After serving as an artillery officer in World War I, McCloy became successful as a Wall Street lawyer and then moved into politics. In the political field, he served as an advisor to every US president from FDR to Ronald Reagan, was responsible for the administration of post-World War II Germany, and served on the Warren Commission, which investigated the assassination of President Kennedy. McCloy continued to defend the Japanese American internment as legitimate and even humane well into the 1980s, even after the US government had repudiated it (See: Important Quotes).
As head of the Western Defense Command, General John DeWitt (1880-1962) played a major role in implementing Order 9066. It was his task to divide the West Coast into the “military areas” envisioned by the order and to issue proclamations establishing a curfew for Japanese Americans—a prelude to evacuation. The military zones DeWitt established through two different proclamations included Military Area No. 1, consisting of the western halves of California, Oregon, Washington, and part of Arizona, and Military Area No. 2, consisting of the remaining areas of those four states.
DeWitt was at pains to ensure the protection of a region that was thought to be a prime target for Japan in the wake of the Pearl Harbor attack. However, his statements and actions largely “helped stoke the already widespread public panic” (Yenne, Bill. “Fear Itself: The General Who Panicked the West Coast.” HistoryNet, 11 July 2017). DeWitt’s memos to military and government officials bear witness to his belief that Japanese Americans were inherently disloyal, and he stood steadfastly behind the directives of Order 9066. Although DeWitt initially held enormous power over the lives and activities of people on the West Coast, he gradually lost credibility, as no Japanese American sabotage ever materialized, and public opinion inclined toward releasing the internees.
Warren (1891-1974) was one of the local California officials who helped implement Order 9066 in his state. Although well-known for his later fervent support for civil liberties as a revered Supreme Court justice—including in the Brown v. Board of Education decision during the Civil Rights Movement—Warren wholeheartedly supported Order 9066 and the internment, first as attorney general and, later, as governor of California during World War II.

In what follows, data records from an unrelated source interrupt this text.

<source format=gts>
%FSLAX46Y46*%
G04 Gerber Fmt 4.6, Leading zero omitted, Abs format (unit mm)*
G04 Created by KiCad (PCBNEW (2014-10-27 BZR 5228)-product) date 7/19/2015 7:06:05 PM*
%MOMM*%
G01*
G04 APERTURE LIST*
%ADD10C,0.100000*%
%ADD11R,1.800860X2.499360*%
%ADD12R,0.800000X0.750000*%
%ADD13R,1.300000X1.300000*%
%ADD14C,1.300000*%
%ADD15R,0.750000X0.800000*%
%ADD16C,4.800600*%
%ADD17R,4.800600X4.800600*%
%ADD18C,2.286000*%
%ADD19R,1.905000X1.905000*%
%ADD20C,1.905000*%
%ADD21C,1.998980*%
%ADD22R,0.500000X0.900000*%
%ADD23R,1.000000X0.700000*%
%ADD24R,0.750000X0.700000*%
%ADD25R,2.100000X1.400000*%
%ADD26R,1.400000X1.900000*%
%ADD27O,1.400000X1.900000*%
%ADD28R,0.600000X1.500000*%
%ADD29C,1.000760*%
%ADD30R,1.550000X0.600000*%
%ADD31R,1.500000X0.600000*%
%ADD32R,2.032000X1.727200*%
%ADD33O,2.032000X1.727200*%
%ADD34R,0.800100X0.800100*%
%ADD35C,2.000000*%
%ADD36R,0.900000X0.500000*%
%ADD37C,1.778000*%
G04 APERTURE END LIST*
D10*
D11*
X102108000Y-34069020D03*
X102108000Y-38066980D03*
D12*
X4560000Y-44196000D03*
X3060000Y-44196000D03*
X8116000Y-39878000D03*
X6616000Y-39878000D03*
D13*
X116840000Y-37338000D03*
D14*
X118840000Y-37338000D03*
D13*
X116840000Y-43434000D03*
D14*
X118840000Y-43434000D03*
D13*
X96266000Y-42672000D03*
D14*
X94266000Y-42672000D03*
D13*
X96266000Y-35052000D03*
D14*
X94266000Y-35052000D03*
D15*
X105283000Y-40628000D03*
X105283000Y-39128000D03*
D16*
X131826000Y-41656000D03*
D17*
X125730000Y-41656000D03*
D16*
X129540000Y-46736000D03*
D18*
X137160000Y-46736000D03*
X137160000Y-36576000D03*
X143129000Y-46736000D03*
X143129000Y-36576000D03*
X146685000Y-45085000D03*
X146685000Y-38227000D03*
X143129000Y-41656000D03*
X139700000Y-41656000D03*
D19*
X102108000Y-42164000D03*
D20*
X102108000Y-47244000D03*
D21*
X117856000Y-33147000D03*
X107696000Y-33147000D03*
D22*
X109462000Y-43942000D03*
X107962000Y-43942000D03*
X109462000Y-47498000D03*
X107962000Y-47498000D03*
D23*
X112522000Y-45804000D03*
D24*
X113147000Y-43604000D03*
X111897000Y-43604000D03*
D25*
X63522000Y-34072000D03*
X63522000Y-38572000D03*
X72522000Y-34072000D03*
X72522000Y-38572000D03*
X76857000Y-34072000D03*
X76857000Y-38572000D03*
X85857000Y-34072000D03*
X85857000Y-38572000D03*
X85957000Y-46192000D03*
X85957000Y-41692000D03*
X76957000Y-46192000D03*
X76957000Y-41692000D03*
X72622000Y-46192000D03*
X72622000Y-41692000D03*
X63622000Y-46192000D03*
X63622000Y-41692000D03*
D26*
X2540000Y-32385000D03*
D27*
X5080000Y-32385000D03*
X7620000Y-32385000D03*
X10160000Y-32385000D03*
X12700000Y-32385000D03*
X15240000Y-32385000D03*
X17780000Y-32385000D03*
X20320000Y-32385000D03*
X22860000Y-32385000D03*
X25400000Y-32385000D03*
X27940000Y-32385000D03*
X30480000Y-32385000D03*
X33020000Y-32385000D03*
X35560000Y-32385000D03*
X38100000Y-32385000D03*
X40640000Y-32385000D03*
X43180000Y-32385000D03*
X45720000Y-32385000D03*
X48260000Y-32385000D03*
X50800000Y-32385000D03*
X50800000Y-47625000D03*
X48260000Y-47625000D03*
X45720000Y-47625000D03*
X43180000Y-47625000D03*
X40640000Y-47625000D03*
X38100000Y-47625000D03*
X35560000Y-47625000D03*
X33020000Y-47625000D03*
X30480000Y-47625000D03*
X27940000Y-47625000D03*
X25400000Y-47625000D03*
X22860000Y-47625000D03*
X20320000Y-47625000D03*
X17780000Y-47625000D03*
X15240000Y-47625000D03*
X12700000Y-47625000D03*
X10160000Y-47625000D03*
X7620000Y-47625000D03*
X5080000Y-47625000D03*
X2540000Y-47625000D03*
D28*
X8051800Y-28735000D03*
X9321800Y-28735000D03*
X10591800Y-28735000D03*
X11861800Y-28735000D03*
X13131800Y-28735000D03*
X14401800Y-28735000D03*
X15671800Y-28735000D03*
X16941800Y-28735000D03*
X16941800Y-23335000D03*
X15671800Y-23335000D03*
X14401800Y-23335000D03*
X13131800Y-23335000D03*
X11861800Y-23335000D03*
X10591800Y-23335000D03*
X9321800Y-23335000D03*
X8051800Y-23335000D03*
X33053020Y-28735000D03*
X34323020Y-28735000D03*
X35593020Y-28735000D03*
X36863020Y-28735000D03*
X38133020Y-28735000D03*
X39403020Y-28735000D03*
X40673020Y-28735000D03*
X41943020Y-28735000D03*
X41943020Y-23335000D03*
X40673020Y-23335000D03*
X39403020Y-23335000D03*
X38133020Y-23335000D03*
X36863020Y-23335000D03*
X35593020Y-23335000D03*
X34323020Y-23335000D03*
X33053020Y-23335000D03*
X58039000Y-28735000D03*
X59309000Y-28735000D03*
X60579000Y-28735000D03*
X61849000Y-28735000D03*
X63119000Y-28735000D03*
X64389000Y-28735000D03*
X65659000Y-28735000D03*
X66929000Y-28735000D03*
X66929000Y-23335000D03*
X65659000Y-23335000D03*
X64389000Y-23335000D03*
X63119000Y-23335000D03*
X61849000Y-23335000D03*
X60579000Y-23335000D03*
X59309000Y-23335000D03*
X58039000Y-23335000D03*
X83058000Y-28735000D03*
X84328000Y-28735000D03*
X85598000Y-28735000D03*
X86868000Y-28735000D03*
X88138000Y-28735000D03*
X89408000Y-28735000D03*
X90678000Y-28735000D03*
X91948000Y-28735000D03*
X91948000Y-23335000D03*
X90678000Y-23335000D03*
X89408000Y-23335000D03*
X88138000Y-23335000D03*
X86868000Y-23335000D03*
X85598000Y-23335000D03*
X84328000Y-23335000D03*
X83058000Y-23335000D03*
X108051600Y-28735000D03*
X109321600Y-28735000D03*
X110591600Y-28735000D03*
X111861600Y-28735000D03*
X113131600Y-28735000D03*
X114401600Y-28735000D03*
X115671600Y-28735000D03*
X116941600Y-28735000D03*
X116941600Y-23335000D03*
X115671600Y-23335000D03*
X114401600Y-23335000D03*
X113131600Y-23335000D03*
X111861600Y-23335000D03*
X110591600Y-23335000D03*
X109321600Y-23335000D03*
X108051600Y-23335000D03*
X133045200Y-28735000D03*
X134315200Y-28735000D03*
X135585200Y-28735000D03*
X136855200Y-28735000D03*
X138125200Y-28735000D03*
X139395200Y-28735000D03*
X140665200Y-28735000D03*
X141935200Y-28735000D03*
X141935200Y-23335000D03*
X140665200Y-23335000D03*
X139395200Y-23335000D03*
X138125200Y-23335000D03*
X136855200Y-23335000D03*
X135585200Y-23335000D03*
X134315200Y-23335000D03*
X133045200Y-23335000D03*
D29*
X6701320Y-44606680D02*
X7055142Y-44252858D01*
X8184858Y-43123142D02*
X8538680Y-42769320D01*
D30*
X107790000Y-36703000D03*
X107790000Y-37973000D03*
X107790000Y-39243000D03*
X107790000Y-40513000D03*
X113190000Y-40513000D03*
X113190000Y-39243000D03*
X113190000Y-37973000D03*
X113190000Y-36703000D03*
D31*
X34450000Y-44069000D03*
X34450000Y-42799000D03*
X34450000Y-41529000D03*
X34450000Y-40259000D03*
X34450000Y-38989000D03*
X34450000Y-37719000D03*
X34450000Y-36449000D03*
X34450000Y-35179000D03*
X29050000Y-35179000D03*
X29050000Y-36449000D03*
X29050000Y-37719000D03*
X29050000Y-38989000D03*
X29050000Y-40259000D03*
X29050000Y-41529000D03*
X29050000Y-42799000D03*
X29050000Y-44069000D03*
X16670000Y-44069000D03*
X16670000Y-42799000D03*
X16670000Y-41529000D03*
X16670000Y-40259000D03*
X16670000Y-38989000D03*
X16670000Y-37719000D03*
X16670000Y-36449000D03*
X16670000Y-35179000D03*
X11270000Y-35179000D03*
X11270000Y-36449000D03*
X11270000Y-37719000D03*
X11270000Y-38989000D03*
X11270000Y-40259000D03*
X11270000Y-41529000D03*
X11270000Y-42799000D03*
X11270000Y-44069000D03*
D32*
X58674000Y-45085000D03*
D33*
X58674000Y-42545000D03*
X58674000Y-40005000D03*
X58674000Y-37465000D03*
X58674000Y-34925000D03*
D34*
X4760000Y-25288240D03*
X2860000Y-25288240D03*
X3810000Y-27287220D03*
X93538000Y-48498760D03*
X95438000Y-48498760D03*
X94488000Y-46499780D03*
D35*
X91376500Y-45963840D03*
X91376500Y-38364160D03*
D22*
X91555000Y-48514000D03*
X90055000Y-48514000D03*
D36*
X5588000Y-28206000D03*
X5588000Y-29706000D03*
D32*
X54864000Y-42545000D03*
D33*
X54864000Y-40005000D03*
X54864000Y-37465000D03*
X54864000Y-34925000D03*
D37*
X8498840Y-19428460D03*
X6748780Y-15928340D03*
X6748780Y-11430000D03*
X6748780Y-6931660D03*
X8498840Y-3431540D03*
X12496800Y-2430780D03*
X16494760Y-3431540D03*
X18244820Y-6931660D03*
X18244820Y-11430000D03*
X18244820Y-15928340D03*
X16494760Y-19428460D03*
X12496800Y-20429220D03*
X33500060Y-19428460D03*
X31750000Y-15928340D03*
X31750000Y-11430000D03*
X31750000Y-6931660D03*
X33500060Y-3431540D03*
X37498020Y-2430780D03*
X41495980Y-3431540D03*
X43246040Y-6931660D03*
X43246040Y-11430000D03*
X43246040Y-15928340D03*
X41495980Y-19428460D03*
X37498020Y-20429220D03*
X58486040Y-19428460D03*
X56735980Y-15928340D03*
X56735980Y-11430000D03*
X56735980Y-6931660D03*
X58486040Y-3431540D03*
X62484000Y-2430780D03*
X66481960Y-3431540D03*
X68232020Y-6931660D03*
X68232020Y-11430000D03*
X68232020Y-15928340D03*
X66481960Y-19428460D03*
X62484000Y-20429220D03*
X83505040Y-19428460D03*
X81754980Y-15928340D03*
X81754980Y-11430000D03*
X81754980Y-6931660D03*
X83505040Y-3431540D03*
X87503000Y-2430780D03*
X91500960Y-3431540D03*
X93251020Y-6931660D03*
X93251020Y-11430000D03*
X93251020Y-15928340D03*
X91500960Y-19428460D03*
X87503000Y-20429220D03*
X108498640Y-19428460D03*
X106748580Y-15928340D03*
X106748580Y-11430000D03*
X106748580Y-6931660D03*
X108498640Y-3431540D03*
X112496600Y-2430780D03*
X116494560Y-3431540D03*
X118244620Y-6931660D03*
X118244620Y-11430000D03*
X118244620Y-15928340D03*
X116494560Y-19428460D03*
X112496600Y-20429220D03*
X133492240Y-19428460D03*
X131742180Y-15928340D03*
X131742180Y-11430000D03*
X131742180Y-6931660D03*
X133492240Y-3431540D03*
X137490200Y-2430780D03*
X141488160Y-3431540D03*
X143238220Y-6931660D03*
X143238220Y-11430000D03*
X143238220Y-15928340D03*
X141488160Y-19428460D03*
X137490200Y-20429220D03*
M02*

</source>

Indeed, Warren’s early statements, as collected from one of his former law clerks, bear witness to his views of the Japanese people in California as inherently disloyal to the US and deserving of containment. Later in the war, when public opinion tended to favor releasing the internees, Warren “vigorously opposed” letting Japanese Americans return to California. Warren came to deeply regret his support of internment and repudiated his former views and decisions in his memoirs as contrary to American liberty (See: Important Quotes).